= Castorland Company =

The Castorland Company, also known as La Compagnie de New York is a company established between 1792 and 1793 in Paris, France, with the intent to invest in lands in northern and northwestern New York. Leading American and French speculators, such as William Constable, Alexander Macomb, and James Donatien Le Ray de Chaumont were involved in this business transaction. Castorland was the location of an attempt to settle the western edge of the Adirondacks in the late 18th century. It was 210,000 acres and went from Lake Ontario into the Adirondack Mountains. The name Castorland, meaning “Land of the Beaver,” came from the abundance of beavers on the land. The Castorland Company sent Simon Desjardins and Peter Pharoux as agents to develop newly acquired landholdings in today’s upstate New York, and they kept a journal that was originally a report to the boss, as their job required. This land was a good place for French émigrés to settle after fleeing from the French Reign of Terror. After the death of Desjardins, mismanagement, and issues that the French people faced, Castorland fell apart and most of the land was left with James LeRay, who sold a huge parcel to Napoleon's brother, Joseph Bonaparte.

== Beavers ==
Beavers were a symbol in Castorland that represented the impact that beavers had on the land and the Castorland Company. The significantly large number of beavers led to the name of the land being Castorland. The definition of the French word “Castor” means beaver. Castorland means “The Land of the Beaver.”  The land brimming with beavers caused an increase in fur trade. Beaver pelts were in huge demand for waterproof hats, coats and French high fashion. While the beaver benefited the Castorland company and the residents settling on Castorland, it was a major reason for the downfall of the colony. Giardiasis, known as beaver fever today, had driven many French people away. This sickness was widespread, and no known cure existed. It also never occurred to them to purify or stop drinking the water.

== French Revolution ==
The French Revolution was a revolutionary movement that occurred from 1787 to 1799 and caused some French people to immigrate.

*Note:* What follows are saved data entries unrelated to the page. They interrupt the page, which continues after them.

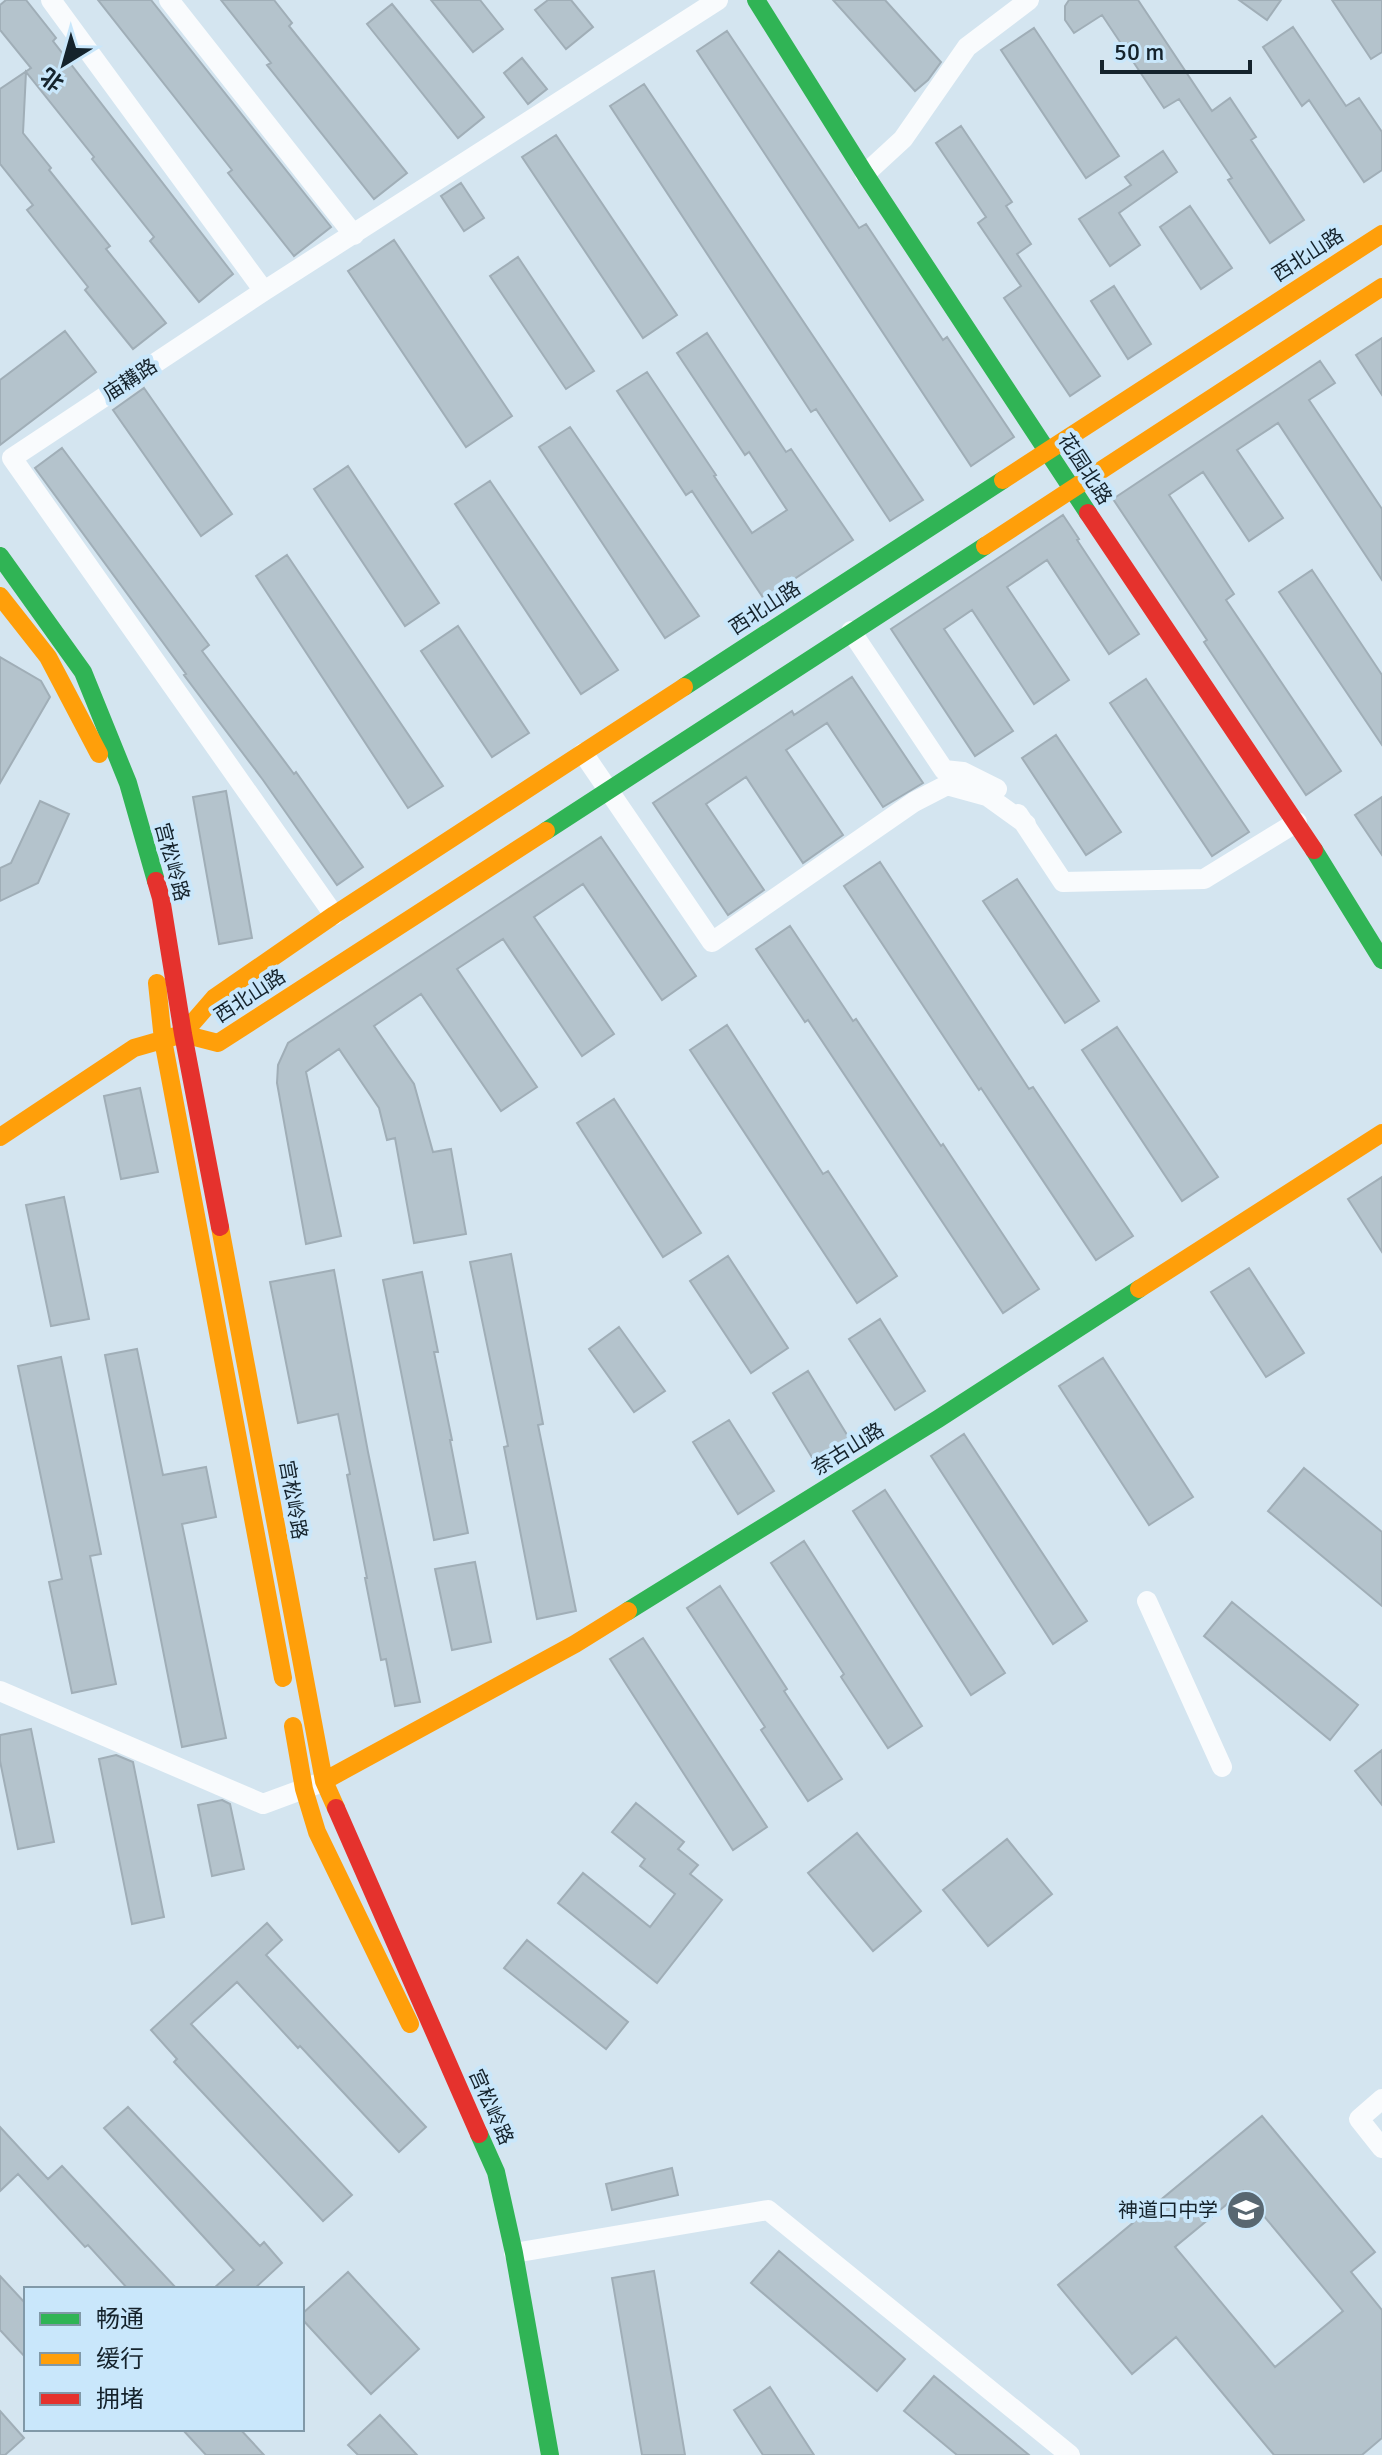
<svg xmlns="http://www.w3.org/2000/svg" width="1382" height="2455" font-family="Signika,'Noto Sans SC',sans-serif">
<rect width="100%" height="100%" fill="#d4e5f0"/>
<path fill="#b4c3cc" stroke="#a0aeb7" stroke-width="2" fill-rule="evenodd" d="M6,0H26L56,38L53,41L233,274L199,302L150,241L154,237L92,159L94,157L26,72L23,133L51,168L49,170L110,246L106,249L166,323L133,349L85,290L88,287L27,210L33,205L0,164V89L31,68L0,30V5Z
M98,0H151L331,227L294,256L228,173L232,170Z
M221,0H274L292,23L289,26L407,173L374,199L267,65L271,63Z
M431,0H480L503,29L473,52Z
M548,0H571L593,27L566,49L535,10Z
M833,0H885L941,62L928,80L915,91Z
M1069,0H1138L1212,111L1230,98L1256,137L1251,140L1304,220L1270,243L1228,180L1232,178L1179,99L1164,108L1102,15L1074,33L1065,20V6Z
M1239,0H1281L1267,20Z
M1332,0H1382V52L1371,59Z
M392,4L484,117L458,138L367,24Z
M1293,27L1346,106L1359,98L1382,132V170L1364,182L1309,100L1302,106L1263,47Z
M1034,28L1119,156L1086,178L1001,50Z
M727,31L859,228L866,224L943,340L947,337L1014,437L971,466L697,51Z
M522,58L547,89L528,104L504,73Z
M644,84L923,500L890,521L816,409L811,412L610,106Z
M961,126L1012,202L1006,206L1031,244L1017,254L1100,376L1070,396L1004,298L1021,286L978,223L986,217L936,143Z
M556,135L677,315L643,338L522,157Z
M1163,151L1177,172L1119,213L1140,245L1110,266L1079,219L1131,185L1125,177Z
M461,183L484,218L464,231L441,196Z
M1190,206L1232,268L1201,289L1160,227Z
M394,240L512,416L466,447L348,271Z
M518,257L594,371L566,389L490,276Z
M1114,286L1151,344L1128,359L1091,301Z
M65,331L96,372L0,445V380Z
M707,333L786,452L791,449L853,540L764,599L692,491L686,495L617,391L647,372L716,475L714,476L752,533L787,510L749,452L745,455L677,353Z
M1382,338V395L1356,355Z
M1320,361L1335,383L1309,400L1382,509V580L1278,423L1237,450L1283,518L1249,541L1203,472L1169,495L1234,594L1226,600L1341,771L1306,795L1204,642L1207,640L1113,499Z
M144,388L232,514L201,536L113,410Z
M570,427L699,616L665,638L539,447Z
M62,448L209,645L202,651L294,774L296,772L363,867L337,885L263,780L184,675L186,674L35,468Z
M348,466L439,603L405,626L314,489Z
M490,481L618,670L581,694L455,504Z
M1063,515L1079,539L1077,540L1139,634L1109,654L1047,560L1007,587L1069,680L1034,704L972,610L944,629L1013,731L975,756L891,629Z
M287,555L443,786L408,808L256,576Z
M1312,570L1382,675V745L1279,592Z
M458,626L529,733L492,757L421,651Z
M0,657L41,681L50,697L0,783Z
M852,677L923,783L883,807L827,723L786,750L843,835L803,863L746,777L706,804L764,890L728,915L653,803L792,711L794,715Z
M1146,679L1249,832L1212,856L1110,703Z
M1056,735L1121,832L1086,855L1022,758Z
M226,791L252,938L219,944L193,797Z
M1382,797V855L1355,815Z
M40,801L69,814L38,883L0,901V868L11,863Z
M601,837L696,976L662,1000L583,884L534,917L614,1034L582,1056L503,939L457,969L537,1087L501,1111L421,994L374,1026L414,1084L433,1152L451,1149L466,1234L414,1243L395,1138L387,1140L379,1108L339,1049L306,1072L341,1236L306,1244L277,1083L278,1065L288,1043Z
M880,862L1029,1089L1033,1087L1133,1236L1096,1260L981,1088L979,1090L844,886Z
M1017,879L1099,1001L1065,1023L983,901Z
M790,926L853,1021L856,1019L941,1146L943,1144L1039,1289L1003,1313L808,1020L805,1022L756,949Z
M727,1025L823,1174L828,1171L897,1276L857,1303L690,1050Z
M1117,1027L1218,1177L1182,1201L1082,1050Z
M140,1088L158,1172L121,1179L104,1096Z
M614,1099L701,1233L663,1257L577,1123Z
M1382,1177V1252L1348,1199Z
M64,1197L89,1319L51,1326L26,1205Z
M511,1254L543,1424L538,1425L576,1611L537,1619L504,1447L508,1446L470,1262Z
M728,1256L788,1348L751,1373L690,1281Z
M1249,1268L1304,1353L1266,1377L1211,1292Z
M334,1270L368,1452L420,1702L395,1706L386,1659L381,1660L365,1578H367L347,1475L350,1474L338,1414L298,1423L270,1282Z
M422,1272L438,1352H434L452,1440H450L468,1533L434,1540L383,1280Z
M880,1319L925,1391L895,1410L849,1339Z
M619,1327L665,1391L634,1412L589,1349Z
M137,1349L163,1475L206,1467L216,1517L182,1524L226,1738L182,1747L105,1355Z
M61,1357L101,1554L90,1556L116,1684L72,1693L49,1582L62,1579L18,1366Z
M1103,1358L1193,1497L1149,1525L1059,1386Z
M808,1371L852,1443L816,1464L773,1393Z
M729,1420L774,1491L738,1514L693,1442Z
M964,1434L1087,1621L1053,1644L931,1456Z
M1304,1468L1382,1532V1606L1268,1511Z
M885,1490L1005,1673L971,1695L853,1511Z
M804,1541L922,1726L888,1748L841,1677L844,1674L771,1563Z
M475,1562L491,1642L452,1650L435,1569Z
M720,1586L787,1689L784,1691L842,1779L808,1801L761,1730L765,1727L687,1608Z
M1232,1602L1358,1705L1330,1740L1204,1636Z
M643,1638L767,1827L733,1850L610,1659Z
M31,1729L54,1842L18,1849L0,1761V1735Z
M1382,1750V1805L1355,1771Z
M116,1755L133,1762L164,1917L132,1924L99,1759Z
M222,1800L230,1804L244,1869L212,1876L198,1805Z
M636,1803L684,1842L678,1849L698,1865L690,1874L722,1900L657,1983L558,1903L583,1873L650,1927L675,1894L640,1866L645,1859L612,1832Z
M857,1833L921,1911L873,1951L808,1873Z
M1007,1839L1052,1894L988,1946L943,1890Z
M267,1923L282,1940L266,1955L426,2127L399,2152L300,2046L298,2048L237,1982L191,2024L352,2195L323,2221L174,2062L177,2059L151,2030Z
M527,1940L628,2022L606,2049L504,1968Z
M128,2107L260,2246L264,2242L282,2263L254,2289H213L234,2270L104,2128Z
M1262,2116L1375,2252L1351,2272L1382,2310V2438L1362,2455H1274L1176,2337L1132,2374L1058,2285ZM1243,2191L1343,2311L1275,2367L1175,2247Z
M0,2127L48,2179L62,2166L177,2289H128L88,2245L85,2247L18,2174L0,2191Z
M672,2168L678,2195L612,2210L606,2184Z
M779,2251L905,2359L877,2391L751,2283Z
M654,2271L685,2455H642L612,2278Z
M348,2272L419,2349L371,2394L302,2319V2314Z
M0,2276L26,2304V2358L0,2330Z
M934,2376L1029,2455H957L904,2411Z
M770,2387L814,2455H763L734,2410Z
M0,2411L24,2438L5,2455H0Z
M380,2415L417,2455H358L348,2445Z
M182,2429H240L264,2455H206Z"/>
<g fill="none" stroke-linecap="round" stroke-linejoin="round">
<path stroke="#f9fbfd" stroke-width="20" d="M51,0L264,291
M169,0L354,235
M865,174L903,139L967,47L1029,0
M851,631L944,770L963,772L997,789
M583,753L712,942L914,802L947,785L987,796L1026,824
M1018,814L1063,882L1204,879L1297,822
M334,915L12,458L264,291L718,0
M1147,1601L1222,1767
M0,1691L263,1804L317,1784
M1382,2099L1359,2119L1382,2148
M514,2253L768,2210L1070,2455"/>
<path stroke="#30b455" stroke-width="18" d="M756,0L865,174L1088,513
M0,556L83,672L128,783L156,881
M684,687L1003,480
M546,831L985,546
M1314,850L1382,960
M628,1611L938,1419L1139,1289
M479,2134L496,2172L514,2253L550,2455"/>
<path stroke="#ff9f0a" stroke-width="18" d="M1003,480L1382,234
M985,546L1382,287
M0,596L48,657L99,754
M157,983L163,1040L283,1678
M183,1034L214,998L334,915L684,687
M0,1137L134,1048L183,1034L218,1043L546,831
M220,1227L324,1781L336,1808
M1139,1289L1382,1133
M293,1726L304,1789L317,1832L410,2024
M324,1781L575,1644L628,1611"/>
<path stroke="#e5322d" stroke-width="18" d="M1088,513L1314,850
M156,881L161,898L183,1034L220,1227
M336,1808L479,2134"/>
</g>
<defs>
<symbol id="school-disc" viewBox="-11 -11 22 22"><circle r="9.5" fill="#586771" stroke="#c9e7fb"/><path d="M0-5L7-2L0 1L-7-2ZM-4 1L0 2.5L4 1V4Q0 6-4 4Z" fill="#fff"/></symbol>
</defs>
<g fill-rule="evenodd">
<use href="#school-disc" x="1224" y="2188" width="44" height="44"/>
</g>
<g text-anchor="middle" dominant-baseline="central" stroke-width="8" stroke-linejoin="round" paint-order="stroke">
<g font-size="20" fill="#15232c" stroke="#c9e7fb">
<text transform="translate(1308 255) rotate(-33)">西北山路</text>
<text transform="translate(130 380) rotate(-33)">庙耩路</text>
<text transform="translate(1085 469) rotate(57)">花园北路</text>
<text transform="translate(765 608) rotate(-33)">西北山路</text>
<text transform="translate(172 862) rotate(75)">宫松岭路</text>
<text transform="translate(250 996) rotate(-33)">西北山路</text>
<text transform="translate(848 1449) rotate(-32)">奈古山路</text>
<text transform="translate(293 1500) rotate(80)">宫松岭路</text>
<text transform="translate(491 2107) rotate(66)">宫松岭路</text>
</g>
<g font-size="20" fill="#15232c" stroke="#c9e7fb" text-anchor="end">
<text x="1218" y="2210">神道口中学</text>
</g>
</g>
<rect x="24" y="2287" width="280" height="144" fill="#c9e7fb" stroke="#8199a8" stroke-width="2"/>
<rect x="40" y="2313" width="40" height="12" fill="#30b455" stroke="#8199a8" stroke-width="2"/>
<text x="96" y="2327" font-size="24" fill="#15232c">畅通</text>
<rect x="40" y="2353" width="40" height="12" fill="#ff9f0a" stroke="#8199a8" stroke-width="2"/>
<text x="96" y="2367" font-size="24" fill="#15232c">缓行</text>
<rect x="40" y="2393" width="40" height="12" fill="#e5322d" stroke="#8199a8" stroke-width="2"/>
<text x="96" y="2407" font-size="24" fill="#15232c">拥堵</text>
<g transform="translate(64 64) rotate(217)" stroke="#c9e7fb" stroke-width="6" paint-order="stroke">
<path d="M0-6L14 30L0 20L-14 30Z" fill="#15232c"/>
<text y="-12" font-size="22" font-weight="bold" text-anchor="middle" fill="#15232c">北</text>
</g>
<path d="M1102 60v12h148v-12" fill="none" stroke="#15232c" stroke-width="4"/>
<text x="1114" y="60" font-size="24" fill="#15232c" stroke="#c9e7fb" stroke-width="6" paint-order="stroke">50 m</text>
</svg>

This specifically occurred during the French Reign of Terror, a period in the French Revolution from 1793-1794. During this period, the Revolutionary Government decided to take harsh measures against French people who were suspected of being enemies of the Revolution. French émigrés who were fleeing the Reign of Terror came to Castorland, as they believed that it was an idealistic community. Stock shares sold quickly to investors and French nobility. Castorland promised “all benefits of liberty with none of the drawbacks”, however the Castorland Company mistreated French people. Many French settlers continued arriving in North America, but they were predominantly peasants and/or settled in urban areas. In 1797, New York State passed a law that prevented French émigrés from owning land and not many French landowners remained. Furthermore, Giardiasis also caused many settlers to leave.  The unplanned hardships, poor management, and Napoleon Bonaparte welcoming nobility back to France in 1802, sealed the colony’s fate.